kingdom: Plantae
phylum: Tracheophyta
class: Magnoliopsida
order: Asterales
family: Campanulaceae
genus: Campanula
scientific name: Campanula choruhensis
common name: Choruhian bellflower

==

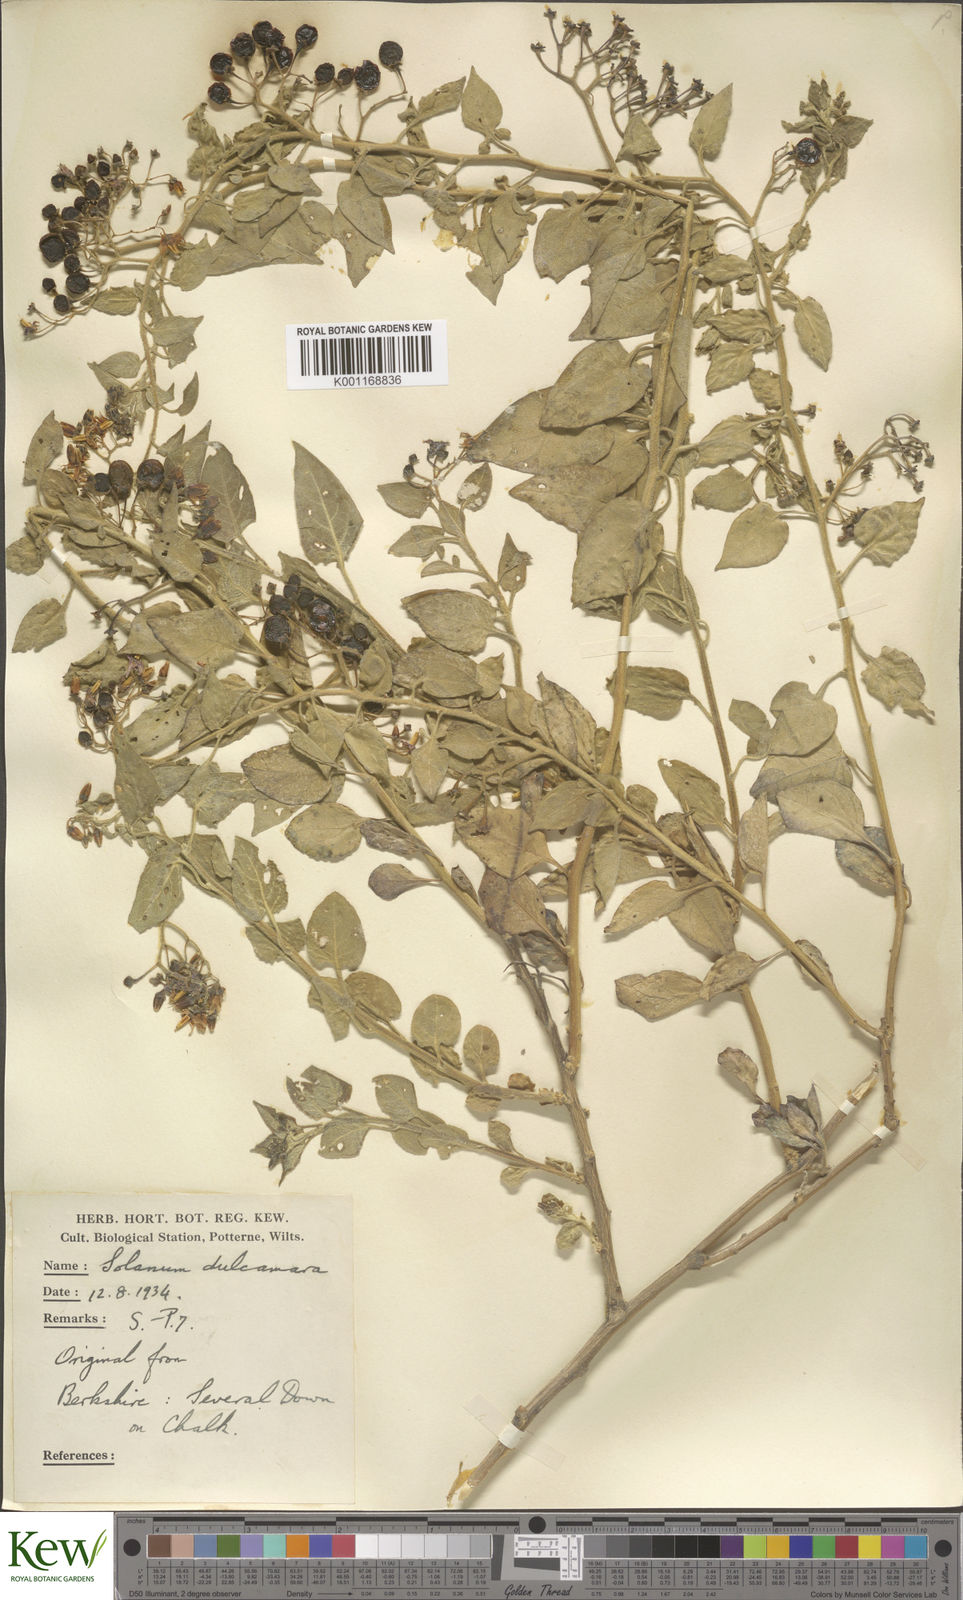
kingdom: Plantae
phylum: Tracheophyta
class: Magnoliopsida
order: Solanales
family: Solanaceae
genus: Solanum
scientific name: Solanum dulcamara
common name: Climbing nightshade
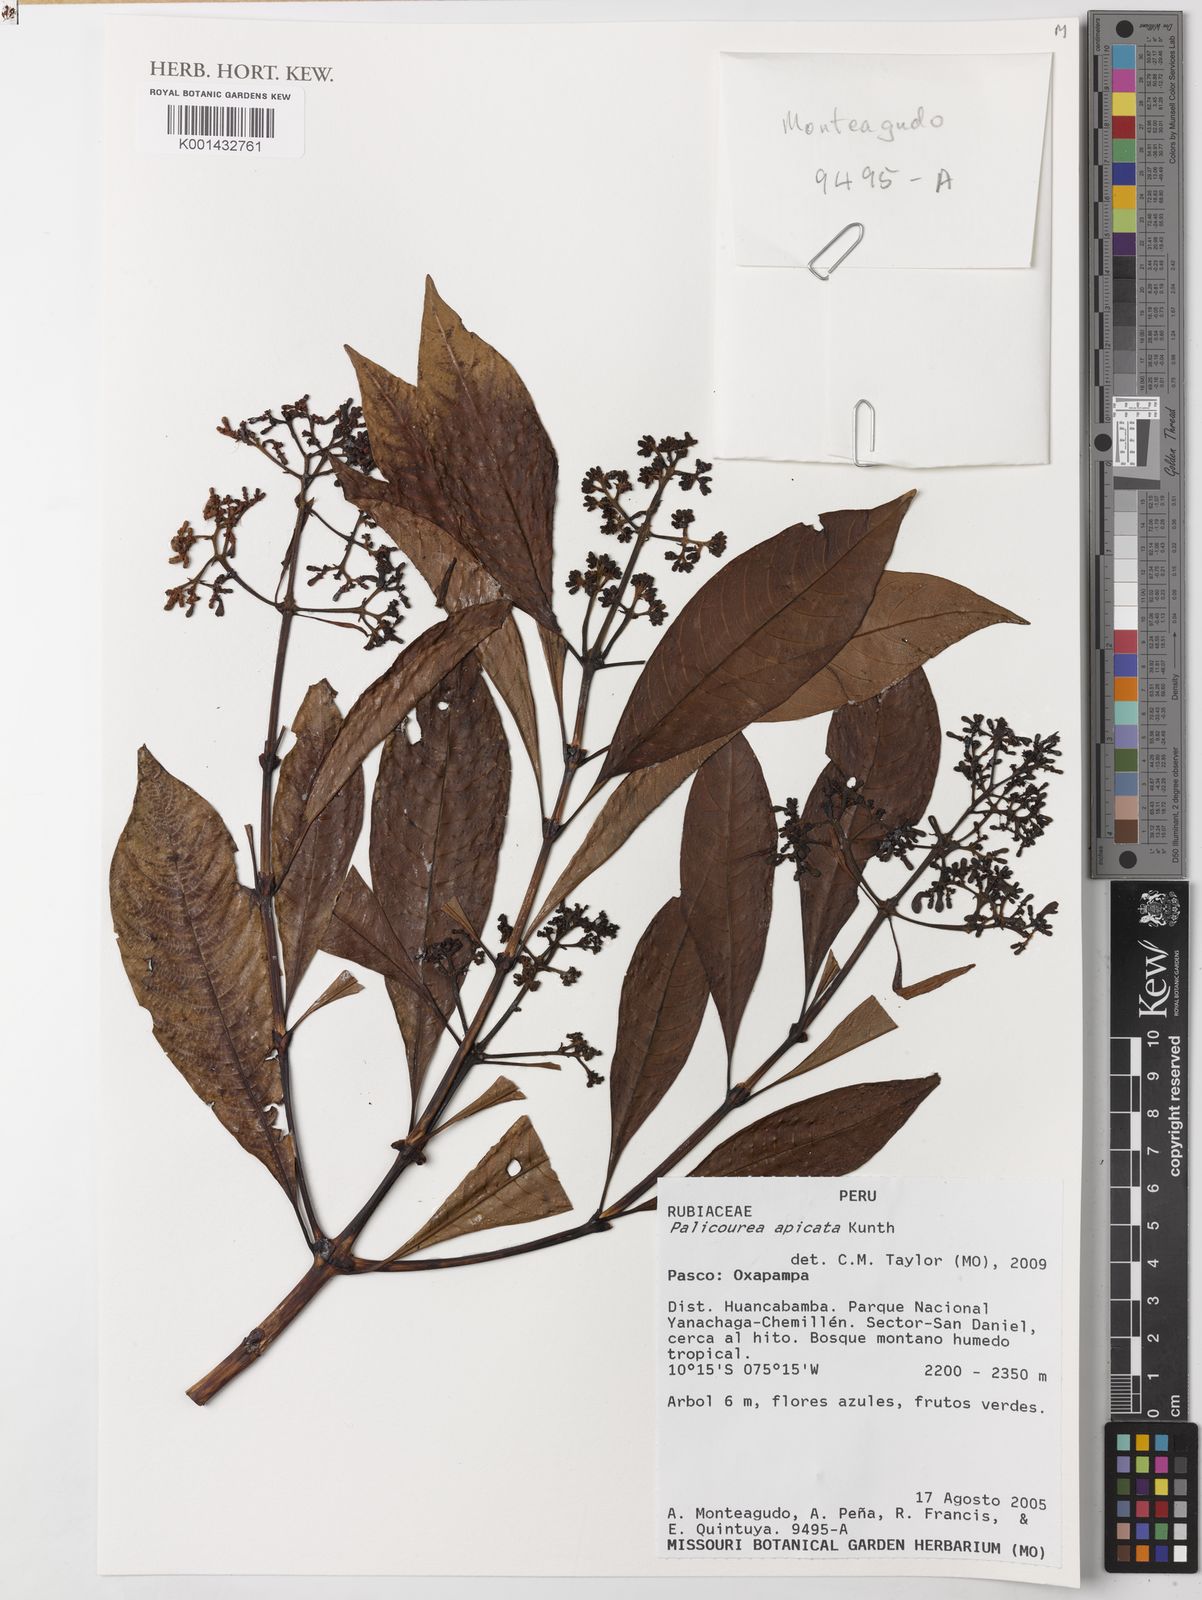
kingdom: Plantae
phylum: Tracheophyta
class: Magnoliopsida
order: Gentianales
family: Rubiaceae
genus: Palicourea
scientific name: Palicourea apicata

--

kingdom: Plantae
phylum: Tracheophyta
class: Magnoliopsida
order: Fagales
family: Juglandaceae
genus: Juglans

Task instructions - Pick out each line above that contains the word "scientific", and copy those lines in full.

Response below -
scientific name: Campanula choruhensis
scientific name: Solanum dulcamara
scientific name: Palicourea apicata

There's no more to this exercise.